As Foucault has pointed out, culture can also be about creating boundaries by excluding all which does not belong to one’s own culture, which he shows by pointing out the contingency of rationales to exclude alleged mad people from society throughout history.  In this sense, culture is understood as a rather negative concept of exclusion. In a postmodern society, thus, each one of us should be able to decide on their own what is best. This can be understood as a great achievement of postmodernity, but also a serious threat. In this era of uncertainty and contingency, how can we find a common purpose again?The notion that culture is what is made by humans in contrast to what is created by nature also means that throughout history, humans were always defining and redefining their relationship with nature.Collecting different understandings of this relationship throughout history and throughout the world is an important cornerstone to get an overview of what is floating around in the pool of ideas, philosophies and cultures. This book aims to give such an overview.
It will present green cultural debates and concepts (Part 2).
It will introduce diverse philosophies and cultures around the world (Part 3).
It will explore explore green cultures of economics, resistance and realism (Part 4).
It will describe today’s culture of wealth, growth and accumulation (Part 5) and contrast it with a critique of this culture and an introduction to the philosophy of sustainability (Part 5). The book is by no means complete, however, it should be seen as the start of a larger project answering the question raised above.
It will open the discussion by showing the sociopsychological aspect of cultural change (Part 6) Presenting some of the cultural challenges we face in the 21st century (Part 7).
While collecting ideas about the book and its aims, more questions than answers came to mind.For example, where for a long time humans have seen themselves as the king of the animal kingdom, recent scientific discoveries have shown that in some aspects, other animals are much more intelligent than humans.  Chimpanzees for instance have a much better short term memory and can use it to win against humans in computer games. What is even more striking, however, is that one of the fundamental distinctions between humans and animals seems to lose its validity: It is assumed that many animals have a reflective sense of self, a consciousness.

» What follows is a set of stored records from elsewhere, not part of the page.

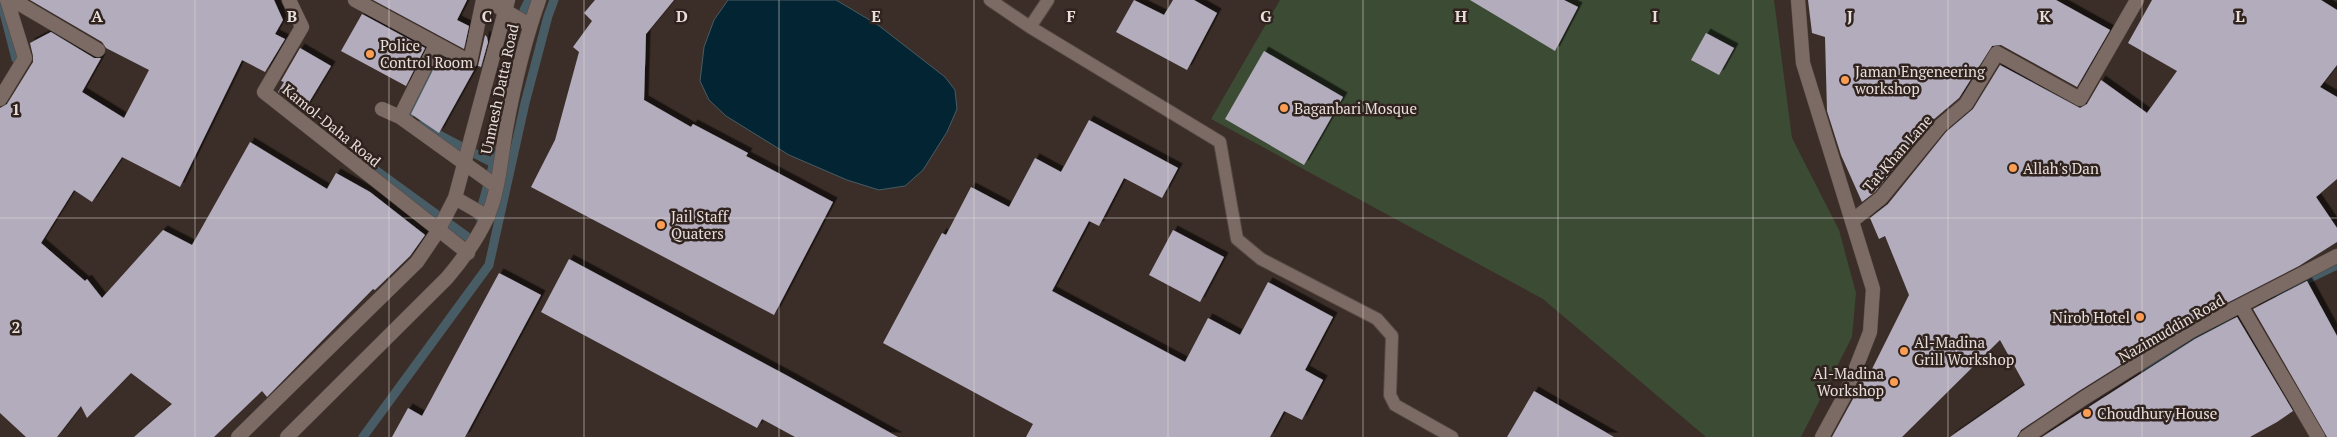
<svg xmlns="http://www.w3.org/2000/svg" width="2337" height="437" viewBox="0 0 2337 437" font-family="'PT Serif',serif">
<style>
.green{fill:#3c4b34}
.water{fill:#032533;stroke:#485c65}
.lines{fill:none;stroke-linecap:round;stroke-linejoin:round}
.stream{stroke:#485c65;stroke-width:9}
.building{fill:#b2acbc;filter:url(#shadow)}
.service-casing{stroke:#554945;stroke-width:14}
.minor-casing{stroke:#554945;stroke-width:15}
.tertiary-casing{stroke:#554945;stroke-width:15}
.secondary-casing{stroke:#554945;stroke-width:15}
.service{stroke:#7c6b65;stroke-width:12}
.minor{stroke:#7c6b65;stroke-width:14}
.tertiary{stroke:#7c6b65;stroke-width:14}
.secondary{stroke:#7c6b65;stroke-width:14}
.grid{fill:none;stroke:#e8dedb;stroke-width:1;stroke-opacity:0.55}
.poi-dot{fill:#fc9d54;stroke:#30231e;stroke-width:2}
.labels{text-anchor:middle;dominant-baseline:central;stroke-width:5;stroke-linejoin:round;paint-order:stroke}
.poi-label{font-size:15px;fill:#e8dedb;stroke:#30231e;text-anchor:start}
.street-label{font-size:15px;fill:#e8dedb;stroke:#30231e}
.grid-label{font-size:16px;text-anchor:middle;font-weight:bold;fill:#e8dedb;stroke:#30231e;stroke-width:5;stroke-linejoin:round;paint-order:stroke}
</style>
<defs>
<filter id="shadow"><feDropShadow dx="4.5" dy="-4.5" stdDeviation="0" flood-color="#0009"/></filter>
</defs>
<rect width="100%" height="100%" fill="#3b2d27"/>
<!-- green -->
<path class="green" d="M1280 0H1774L1792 138 1839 230 1856 293 1852 337 1801 437H1706L1543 299 1211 119Z"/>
<!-- water -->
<path class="water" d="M728 0H836L878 25 945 77 955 90 957 109 947 132 923 170 905 186 879 190 847 180 789 155 726 116 709 100 700 81 704 47 714 20Z"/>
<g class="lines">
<!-- stream -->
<path class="stream" d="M4 0 3 9 16 59
M523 25 524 10 529 0
M402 115 407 118 444 50
M420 125 493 163
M356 156 473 241
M479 217 498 147
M2279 293 2337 265
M2145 367 2229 318
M363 437 489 265 525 103 548 16 554 0"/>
</g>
<!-- building -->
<path class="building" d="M30 0H274L283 20 275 34 285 39 265 72 242 60 180 187 122 157 92 202 74 190 41 243 85 281 87 279 102 298 163 230 192 245 250 142 327 189 336 173 370 192 425 235 410 256 375 290 373 289 267 397 262 391 214 437H134L172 404 131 373 87 418 81 406 57 437H26L0 413V108L7 104 33 62V56L30 43 51 32 94 58H101L82 92 124 118 149 70 106 48 102 42Z
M373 0H467L457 20 469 26 464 49Z
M595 0H674L646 34 644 100 691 127 693 124 748 153 746 156 833 202 774 315 531 187 555 140 579 52 573 47 592 21 584 13Z
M1134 0 1164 15 1173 0H1194L1217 13 1187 70 1116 32Z
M1470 0H1564L1578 7 1555 51Z
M1808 0H2056L2110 30 2077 87 2001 45 1992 46 1959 98 1933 120 1875 192 1862 202 1841 155 1827 111 1825 37 1812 33Z
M2152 0H2321L2337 10V65L2320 87 2337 97V179L2316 197 2337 228V242L2299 266 2186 324 2079 391 2021 430 2017 437H1950L2025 385 2000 340 1902 437H1832L1854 397 1861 378 1866 381 1909 295 1885 236 1879 239 1870 218 1888 204 1946 132 1973 109 2000 65 2080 108 2087 104 2101 80 2147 113 2177 71 2128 43Z
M362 14 425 48 406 86 341 51Z
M1706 33 1734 48 1719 75 1691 60Z
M485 35 487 37 488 42 481 67 478 66Z
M300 48 331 66 305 109 278 92 284 82 281 81Z
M1264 51 1343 97 1304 165 1225 119Z
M440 56 466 70H474L439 133 411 114Z
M1089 120 1178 168 1162 198 1124 178 1099 226 1089 221 1052 291 1185 362 1208 318 1240 335 1268 282 1333 317 1305 370 1323 380 1302 420 1284 411 1270 437H1026L1033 424 883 343 942 233 946 235 971 187 1009 207 1035 158 1061 172Z
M1173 230 1224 257 1200 302 1149 275Z
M569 259 786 375 898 437H795L762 419 757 428 541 312Z
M499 273 541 295 465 437H392L408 408 422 416Z
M2307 281 2337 336V437H2327L2253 309Z
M2237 317 2293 411 2277 422 2250 437H2042L2195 339Z
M1534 391 1614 437H1507Z"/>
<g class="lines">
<defs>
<path id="service" d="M990 0 1030 27 1220 142 1237 239 1261 259 1377 319 1392 336 1390 395 1395 405 1452 437
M1030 27 1048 0"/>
<path id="minor" d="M13 0 98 50
M289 0 302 27 264 92 468 253
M355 0 470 62 483 0
M486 0 530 25
M0 99 25 58 7 0
M382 109 400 117 496 186
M400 117 436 45
M1852 221 1881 198 1940 126 1966 104 1997 53 2080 99 2137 0
M2241 306 2318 437"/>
<path id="tertiary" d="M1798 0 1803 63 1873 289 1870 332 1846 393 1822 437
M2026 437 2084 398 2191 331 2337 256"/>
<path id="secondary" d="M455 198 488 217
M238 437 417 262 438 231 455 198 508 0
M287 437 447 278C463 259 477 240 487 218 499 191 501 157 506 129 514 85 524 42 539 0"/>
</defs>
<!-- service casing -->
<use href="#service" class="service-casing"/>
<!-- minor casing -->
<use href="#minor" class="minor-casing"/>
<!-- tertiary casing -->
<use href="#tertiary" class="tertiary-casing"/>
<!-- secondary casing -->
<use href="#secondary" class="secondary-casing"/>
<!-- service -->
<use href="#service" class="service"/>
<!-- minor -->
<use href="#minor" class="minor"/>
<!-- tertiary -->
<use href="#tertiary" class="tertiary"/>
<!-- secondary -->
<use href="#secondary" class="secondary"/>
</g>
<!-- grid -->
<path class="grid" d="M195 0V437M389 0V437M584 0V437M779 0V437M974 0V437M1168 0V437M1363 0V437M1558 0V437M1753 0V437M1948 0V437M2142 0V437M0 218H2337"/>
<!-- markers -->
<g class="poi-dot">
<circle cx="370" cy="54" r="5"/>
<circle cx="1845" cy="80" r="5"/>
<circle cx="1284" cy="108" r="5"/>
<circle cx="2013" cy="168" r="5"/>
<circle cx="661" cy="225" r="5"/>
<circle cx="2140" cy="317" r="5"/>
<circle cx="1904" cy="351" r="5"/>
<circle cx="1894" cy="382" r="5"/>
<circle cx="2087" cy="413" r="5"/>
</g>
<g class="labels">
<!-- poi labels -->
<g class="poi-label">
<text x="380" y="45">Police<tspan x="380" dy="17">Control Room</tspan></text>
<text x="1855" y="71">Jaman Engeneering<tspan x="1855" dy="17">workshop</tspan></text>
<text x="1294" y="108">Baganbari Mosque</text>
<text x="2023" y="168">Allah's Dan</text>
<text x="671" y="216">Jail Staff<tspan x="671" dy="17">Quaters</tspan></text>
<text x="2130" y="317" text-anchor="end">Nirob Hotel</text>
<text x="1914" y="342">Al-Madina<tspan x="1914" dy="17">Grill Workshop</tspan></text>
<text x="1884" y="373" text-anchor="end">Al-Madina<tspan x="1884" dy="17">Workshop</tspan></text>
<text x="2097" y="413">Choudhury House</text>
</g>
<!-- street labels -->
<g class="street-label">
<text transform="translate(499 89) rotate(-78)">Unmesh Datta Road</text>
<text transform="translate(332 125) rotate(39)">Kamol-Daha Road</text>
<text transform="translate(1897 153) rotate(-49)">Tat Khan Lane</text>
<text transform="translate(2171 328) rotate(-30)">Nazimuddin Road</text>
</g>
</g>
<g class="grid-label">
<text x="97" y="22">A</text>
<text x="292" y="22">B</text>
<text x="487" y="22">C</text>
<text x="682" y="22">D</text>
<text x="876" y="22">E</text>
<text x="1071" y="22">F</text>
<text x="1266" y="22">G</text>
<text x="1461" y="22">H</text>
<text x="1655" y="22">I</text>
<text x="1850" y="22">J</text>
<text x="2045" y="22">K</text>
<text x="2240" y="22">L</text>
<text x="16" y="115">1</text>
<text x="16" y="333">2</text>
</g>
</svg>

Some researchers are even suggesting that plants might indeed have a sense of pain.  Whether this is true or not, these discoveries and the discourse surrounding them can certainly be related to the greater discourse about our relationship with nature which we are facing in the 21st century. Questions arising from this discourse include: * What defines humans in relation to other living beings and to ecosystems? * Is the concept of culture dissolving by a blurring of the lines between humans and other living beings?* Will there be a concept which goes beyond culture and takes its place?In addition to the question of how we can find a common purpose again: * Is a new great narrative possible and even desirable? * How do we balance the virtues and dangers of cultural pluralism? * How do we deal with arrogance and the risk of imposing dogmas?
We aim to stimulate a discussion: This book takes writing from all around the world and as such is a refreshing addition to the culture literature.